More Thoughts On A JVM-Based Forth
This post is the continuation of the ideas discussed earlier in my previous post Thoughts On JVM-based Forth Implementation (please read it if you haven't done so yet), in which a general execution model and an overall stack design was introduced. However, three major topics were either very shallowly discussed or were left untouched. They shall be covered in this post.
Level Of Abstraction
Forth was designed in a period when RAM was an incredibly expensive resource to equip your system with; during the absolute reign of micro-controllers and custom-made boards/systems where 64KB of RAM would have been considered a luxury. Therefore it was designed with almost no abstractions over the raw hardware to allow full utilisation of it by the systems programmer.
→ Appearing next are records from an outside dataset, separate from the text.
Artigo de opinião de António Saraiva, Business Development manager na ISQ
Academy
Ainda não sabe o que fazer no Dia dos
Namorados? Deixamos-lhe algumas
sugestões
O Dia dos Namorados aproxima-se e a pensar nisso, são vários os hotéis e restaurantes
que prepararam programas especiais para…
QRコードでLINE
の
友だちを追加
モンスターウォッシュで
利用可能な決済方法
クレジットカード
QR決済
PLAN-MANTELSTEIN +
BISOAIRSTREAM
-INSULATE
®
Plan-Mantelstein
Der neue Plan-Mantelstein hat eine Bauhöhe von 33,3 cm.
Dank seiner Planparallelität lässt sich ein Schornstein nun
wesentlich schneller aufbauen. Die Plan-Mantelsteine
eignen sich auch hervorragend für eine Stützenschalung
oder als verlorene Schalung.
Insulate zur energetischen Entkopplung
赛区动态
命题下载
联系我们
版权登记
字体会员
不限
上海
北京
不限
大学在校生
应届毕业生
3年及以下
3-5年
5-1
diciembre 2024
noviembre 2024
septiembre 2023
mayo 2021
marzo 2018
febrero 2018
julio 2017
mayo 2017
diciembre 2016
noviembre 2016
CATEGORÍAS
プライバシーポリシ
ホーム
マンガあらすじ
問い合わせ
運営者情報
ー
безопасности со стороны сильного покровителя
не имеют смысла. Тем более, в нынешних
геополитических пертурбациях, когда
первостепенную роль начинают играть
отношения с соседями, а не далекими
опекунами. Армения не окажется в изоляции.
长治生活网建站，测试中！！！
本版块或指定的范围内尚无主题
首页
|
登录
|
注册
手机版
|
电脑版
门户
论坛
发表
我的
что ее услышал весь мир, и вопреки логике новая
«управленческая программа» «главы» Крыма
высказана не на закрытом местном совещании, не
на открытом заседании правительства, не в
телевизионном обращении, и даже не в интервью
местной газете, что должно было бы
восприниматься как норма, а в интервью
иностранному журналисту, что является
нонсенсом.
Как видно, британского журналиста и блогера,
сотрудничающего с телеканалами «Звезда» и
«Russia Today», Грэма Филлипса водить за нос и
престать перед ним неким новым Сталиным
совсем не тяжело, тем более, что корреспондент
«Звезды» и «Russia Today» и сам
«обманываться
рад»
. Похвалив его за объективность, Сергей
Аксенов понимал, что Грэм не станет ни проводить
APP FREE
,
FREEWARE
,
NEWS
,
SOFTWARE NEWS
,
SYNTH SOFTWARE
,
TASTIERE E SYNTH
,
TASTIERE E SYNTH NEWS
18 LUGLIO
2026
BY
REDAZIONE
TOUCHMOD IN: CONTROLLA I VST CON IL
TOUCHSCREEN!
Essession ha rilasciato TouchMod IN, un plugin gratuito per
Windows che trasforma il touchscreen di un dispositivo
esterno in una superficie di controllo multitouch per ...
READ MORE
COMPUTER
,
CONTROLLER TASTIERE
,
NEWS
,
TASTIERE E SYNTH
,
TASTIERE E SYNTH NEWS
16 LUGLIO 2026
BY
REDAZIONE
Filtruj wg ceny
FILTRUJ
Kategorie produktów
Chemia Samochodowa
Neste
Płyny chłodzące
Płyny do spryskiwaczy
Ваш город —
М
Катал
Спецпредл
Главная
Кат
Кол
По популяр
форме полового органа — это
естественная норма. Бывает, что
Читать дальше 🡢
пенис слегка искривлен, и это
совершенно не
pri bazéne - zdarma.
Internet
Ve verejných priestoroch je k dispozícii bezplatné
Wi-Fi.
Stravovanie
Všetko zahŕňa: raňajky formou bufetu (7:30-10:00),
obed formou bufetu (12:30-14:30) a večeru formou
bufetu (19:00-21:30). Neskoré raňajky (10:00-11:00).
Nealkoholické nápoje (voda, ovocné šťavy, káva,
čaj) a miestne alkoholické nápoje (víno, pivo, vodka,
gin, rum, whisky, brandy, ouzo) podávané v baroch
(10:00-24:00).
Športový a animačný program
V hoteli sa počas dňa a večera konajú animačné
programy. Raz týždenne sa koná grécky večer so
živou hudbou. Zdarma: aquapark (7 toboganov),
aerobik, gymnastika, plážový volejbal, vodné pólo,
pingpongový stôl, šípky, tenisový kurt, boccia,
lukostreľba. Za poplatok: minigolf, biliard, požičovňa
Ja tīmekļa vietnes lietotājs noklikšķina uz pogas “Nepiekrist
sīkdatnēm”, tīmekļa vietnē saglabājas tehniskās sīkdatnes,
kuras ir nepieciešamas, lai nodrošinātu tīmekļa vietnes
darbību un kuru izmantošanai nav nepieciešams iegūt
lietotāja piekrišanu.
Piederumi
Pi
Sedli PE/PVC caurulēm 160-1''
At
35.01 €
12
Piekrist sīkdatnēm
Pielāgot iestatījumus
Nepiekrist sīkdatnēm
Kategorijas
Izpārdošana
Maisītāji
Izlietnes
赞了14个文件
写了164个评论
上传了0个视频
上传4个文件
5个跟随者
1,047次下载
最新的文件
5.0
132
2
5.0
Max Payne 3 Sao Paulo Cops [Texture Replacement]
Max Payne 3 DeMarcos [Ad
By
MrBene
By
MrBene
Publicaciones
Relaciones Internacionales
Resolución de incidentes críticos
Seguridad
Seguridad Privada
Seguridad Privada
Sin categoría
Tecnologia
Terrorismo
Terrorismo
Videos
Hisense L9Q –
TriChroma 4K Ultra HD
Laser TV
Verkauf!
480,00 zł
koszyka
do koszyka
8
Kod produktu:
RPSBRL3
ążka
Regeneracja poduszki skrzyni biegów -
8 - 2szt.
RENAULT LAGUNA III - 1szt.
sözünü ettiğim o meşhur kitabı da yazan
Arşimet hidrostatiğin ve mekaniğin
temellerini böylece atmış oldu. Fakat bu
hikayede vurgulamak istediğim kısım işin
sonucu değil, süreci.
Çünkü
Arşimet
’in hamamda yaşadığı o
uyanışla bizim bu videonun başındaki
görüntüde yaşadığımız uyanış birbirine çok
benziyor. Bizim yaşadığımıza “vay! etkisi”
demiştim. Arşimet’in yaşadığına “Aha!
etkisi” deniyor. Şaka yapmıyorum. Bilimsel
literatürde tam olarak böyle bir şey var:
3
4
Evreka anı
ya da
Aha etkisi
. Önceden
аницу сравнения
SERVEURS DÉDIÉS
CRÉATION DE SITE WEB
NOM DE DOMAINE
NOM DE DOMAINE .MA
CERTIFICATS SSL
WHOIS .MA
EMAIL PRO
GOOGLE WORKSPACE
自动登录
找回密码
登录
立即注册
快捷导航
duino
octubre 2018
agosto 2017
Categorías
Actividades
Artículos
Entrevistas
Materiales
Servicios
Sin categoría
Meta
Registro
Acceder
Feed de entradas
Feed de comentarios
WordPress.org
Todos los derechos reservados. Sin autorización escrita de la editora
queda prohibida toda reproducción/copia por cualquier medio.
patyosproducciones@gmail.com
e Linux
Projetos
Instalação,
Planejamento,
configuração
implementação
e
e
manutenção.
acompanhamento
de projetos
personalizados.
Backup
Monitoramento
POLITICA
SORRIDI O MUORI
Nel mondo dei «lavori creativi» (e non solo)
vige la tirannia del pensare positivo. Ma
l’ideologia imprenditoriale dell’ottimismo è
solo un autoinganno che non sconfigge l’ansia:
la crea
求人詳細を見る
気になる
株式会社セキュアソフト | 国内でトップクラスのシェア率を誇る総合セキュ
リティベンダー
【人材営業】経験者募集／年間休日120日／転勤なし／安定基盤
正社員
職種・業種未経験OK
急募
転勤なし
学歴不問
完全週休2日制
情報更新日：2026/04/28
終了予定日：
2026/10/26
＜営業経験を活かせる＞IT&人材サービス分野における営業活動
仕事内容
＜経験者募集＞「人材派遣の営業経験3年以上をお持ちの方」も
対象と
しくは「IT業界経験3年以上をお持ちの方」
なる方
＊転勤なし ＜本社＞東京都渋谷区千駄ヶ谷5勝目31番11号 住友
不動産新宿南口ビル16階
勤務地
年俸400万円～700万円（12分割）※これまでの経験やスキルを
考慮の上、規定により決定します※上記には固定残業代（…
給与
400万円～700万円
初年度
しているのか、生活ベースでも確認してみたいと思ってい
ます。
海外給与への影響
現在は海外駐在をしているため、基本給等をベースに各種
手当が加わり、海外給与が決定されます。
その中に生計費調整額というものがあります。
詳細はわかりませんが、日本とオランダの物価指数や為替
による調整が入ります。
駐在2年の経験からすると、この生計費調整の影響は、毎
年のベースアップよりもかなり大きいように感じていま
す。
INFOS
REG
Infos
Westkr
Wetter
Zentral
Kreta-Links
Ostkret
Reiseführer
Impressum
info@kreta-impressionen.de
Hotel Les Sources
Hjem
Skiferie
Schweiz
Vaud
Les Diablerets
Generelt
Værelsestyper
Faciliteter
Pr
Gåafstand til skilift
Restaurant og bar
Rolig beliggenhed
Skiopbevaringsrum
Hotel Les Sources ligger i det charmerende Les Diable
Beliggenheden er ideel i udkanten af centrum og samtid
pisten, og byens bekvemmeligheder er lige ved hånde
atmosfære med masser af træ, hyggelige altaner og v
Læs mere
Nowadays, however, 2GB of RAM is a normal specification for even a cheap laptop1. And general programming focus, thanks to higher level facilities like garbage collection2, have shifted from managing resources to data processing and interacting with external resources. This requires a modern Forth to move up and upgrade its abstractions to a new level.
Instead of dealing with memory bits and bytes and with raw memory addresses, a JVM-based Forth code should not need to deal with anything more primitive than JVM objects; leaving the tedious tasks of object instantiation, memory management and resource management to JVM.
Both the advantages and disadvantages of this approach are somehow obvious:
On the downside, the programmer loses the ultimate control over the hardware in the traditional sense as she becomes the master of an abstraction over that hardware --though I have to admit daily use-cases of needing to manipulate bits and bytes at the raw level have become really hard to find.
On the upside, the programmer is freed from several error prone burdens allowing her to focus on the real algorithm.
Categorically this can be viewed as part of the previous section, but it's important enough to have a section of its own.
Forth, offers the programmer one data type: number. In Forth, everything is either a number or a word. And this worked fine for the type of environments Forth was designed for. However with the new level of abstraction discussed, it will be impractical to leave the programmer to extract a meaning out of mere numbers.
For a JVM-based Forth, it feels very natural and appropriate to natively support the three main categories of types: Scalar, Non-Scalar and Operational.
Scalar types consists of
Non-Scalar types consist of
And Operational types consist of
- Stack Address: used to keep track of markers in the stack (such as
- UGO4 (unknown general object): the output of any external method call that is not either a Scalar or a Non-Scalar; for example a JVM object.
With a bit of syntactic sugar for supporting the Scalar and Non-Scalar types, programming in a JVM-based Forth can be much faster with the help of modern data structures.
Forth as a concatenative language has a delicately simple yet expressive syntax. It is simple and expressive in that it allows the developer to build a language, a vocabulary for the problem domain that feels and reads much like natural language; and Forth itself and a Forth programmer rely solely on stack effects of each word to make sense of a chain of words. Clearly, it is very important that each word's effect on the stack remains predictable and contained. Now let's continue with this important point in mind.
Generally, there are two approaches to providing interop with the underlying platform:
1. Direct interop (such as Scala or Groovy) which allows the programmer to directly call the platform's "raw" abstractions; usually this is the right approach when the language covers the platform's type system and execution model.
2. Indirect interop (such as Python or OCaml) which allows the programmer to access the "raw" abstractions only through wrappers and adapters; usually this works for cases where the platform's abstractions and types are alien to the language.
Many Java libraries, naturally, make heavy use of the concept of class and state to perform their duties. This makes their performance difficult to document and reason about in terms of stack effects5. For example consider a very common case where an object's method changes some referenced object's state to do its job.
Clearly, it's almost impossible to write readable and maintainable programs in a JVM-based Forth by taking the 1st approach. While approach 2, as the practical choice has its own advantages and disadvantages. The main weakness is that to use any Java library, one has to first write the Forth adapter to it. While being a weakness it may as well contribute to the most important characteristic of the language: it's expressiveness. For example, an adapter written on top of Java's hideous I/O streams, provides a consistent and pleasant vocabulary for working with files.
Many topics regarding a Forth implementation on JVM have been, theoretically, discussed. And I believe the material in this post and the previous one can give an almost clear picture to anyone who is interested to do so. But there's one thing missing: real code! Stay tuned!
1. Even medium-end smart phones now come with more than this amount of RAM.
2. Even though garbage collection was introduced in Lisp as early as 60's, it took the IT industry a long time to recognise its value.
3. Maps can be used even to resemble simple records, with data and words inside: Though appealing at the first glance, this can be gravely dangerous and needs careful consideration.
4. UGO is actually a sign of my failure to fit Java's execution model into that of Forth. It should not exist and a proper adapter over some Java library should only use words to express operations and occasionally maps to move data around.
5. Not to mention method overloading.